Members of the team futz with the image in DALL-E over the next 24 hours—Cheng uses an impressive experimental feature, not yet available to users, that draws on the context of the image to “extend” it to the correct cover proportions—and by the next day, Cosmo has a cover.
bserving this process, I think, This sure is a lot of human effort for an AI-generated magazine cover. My initial takeaway is that DALL-E truly is an artist’s tool—one that can’t create without the artist. Which might ultimately be the point.
At a family wedding in the midst of all this, I met a renowned backdrop painter, Sarah Oliphant. Over a 45-year career, Oliphant—an artist in the classical sense, one who paints with a brush and draws with a pen—has painted backdrops for some of the world’s most famous photographers, including Annie Liebovitz and Patrick Demarchelier. I told her about DALL-E and asked what did she think? When AI can write poetry and make art, what did that say about…well, art?

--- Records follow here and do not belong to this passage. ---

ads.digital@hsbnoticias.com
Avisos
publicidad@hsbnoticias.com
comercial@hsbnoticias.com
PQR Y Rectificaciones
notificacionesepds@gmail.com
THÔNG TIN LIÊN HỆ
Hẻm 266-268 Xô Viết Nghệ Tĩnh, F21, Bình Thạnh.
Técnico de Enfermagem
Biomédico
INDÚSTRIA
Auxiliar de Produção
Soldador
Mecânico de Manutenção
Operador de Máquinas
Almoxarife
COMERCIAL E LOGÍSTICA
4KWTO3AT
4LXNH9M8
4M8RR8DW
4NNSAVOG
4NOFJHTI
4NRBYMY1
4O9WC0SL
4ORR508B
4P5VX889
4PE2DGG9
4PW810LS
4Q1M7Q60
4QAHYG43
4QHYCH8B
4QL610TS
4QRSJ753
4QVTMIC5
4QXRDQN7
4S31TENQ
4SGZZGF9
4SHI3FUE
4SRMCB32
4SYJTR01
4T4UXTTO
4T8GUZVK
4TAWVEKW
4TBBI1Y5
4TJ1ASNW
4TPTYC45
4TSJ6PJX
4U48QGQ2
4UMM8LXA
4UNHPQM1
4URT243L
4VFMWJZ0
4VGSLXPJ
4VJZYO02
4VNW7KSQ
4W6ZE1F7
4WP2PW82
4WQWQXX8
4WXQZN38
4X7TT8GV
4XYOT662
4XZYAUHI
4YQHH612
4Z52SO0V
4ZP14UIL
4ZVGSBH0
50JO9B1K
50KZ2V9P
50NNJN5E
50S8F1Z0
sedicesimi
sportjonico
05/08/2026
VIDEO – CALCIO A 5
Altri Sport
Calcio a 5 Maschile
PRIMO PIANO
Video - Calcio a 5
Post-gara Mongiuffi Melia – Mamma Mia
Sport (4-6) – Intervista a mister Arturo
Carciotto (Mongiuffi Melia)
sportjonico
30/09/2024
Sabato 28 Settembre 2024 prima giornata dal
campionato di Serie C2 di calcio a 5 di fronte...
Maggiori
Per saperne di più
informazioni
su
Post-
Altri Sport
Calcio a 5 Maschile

“All art is borrowed,” she said. “Every single thing that’s ever done in art—we’re all just mimicking and forging and copying the human experience.” Everything we’ve ever seen that’s been meaningful to us, she said, becomes the inspiration we draw from when we’re creating art.
A data set, if you will.
She showed me a painting she made as a wedding gift, a fantastically bizarre and lavish creation that depicted the groom as a plump baby sitting in a bird’s nest in a mystical forest, surrounded by sumptuous cakes and mischievous fairies, each of which has the face of the bride. To paint it, Oliphant referenced a photo of the man as a baby, a book of Victorian fairy paintings, and a photo of a bird’s nest—as well as, probably, every baby, picture of a fairy, and bird’s nest she’s seen in her life.
But what about the fact that DALL-E can generate art almost instantaneously? Does that make a difference?
Not to Oliphant. “It’s what art evokes in the viewer that makes it valuable, not how long it took,” she said. This painting took her nine months, but “if the computer can generate a piece of art that I look at and I’m overwhelmed by its beauty or what it evokes, or I see it as intrinsically fascinating, then that’s just as valuable.”
So she didn’t feel threatened?
Oliphant laughed. “I’d say to that computer, good luck,” she said. “Okay, computer, you try to paint a backdrop as beautiful as I can. Go for it.”
A few days after our conversation, I type into DALL-E’s text box: “baby wearing flower wreath in a mystical forest at night, surrounded by fairies and cakes.” I wait. I realize: I’m nervous.
When the images populate 20 seconds later, I actually say “whoa” out loud. They’re eerily similar in mood and composition to Oliphant’s, and all the elements are there…the baby’s rosy cheeks, the gossamer fairy wings. But they’re unsettling to see after the original, and I realize why: DALL-E is representing a different data set, different experiences, a different worldview.
To call it a tool understates its capabilities. It’s not merely a paintbrush that an artist can wield to express her whims directly—if it were, she’d be able to paint a woman taking a bubble bath in a martini glass. Instead, it brings something of its own.
I save one of the better versions of the baby with his head tilted skyward, hands outreached, and enlarge it on my screen. I lean in and search the image, trying to distinguish which part was imagined by the human and which part by the machine.
.
This article has been updated to reflect DALL-E Mini’s name change to Craiyon.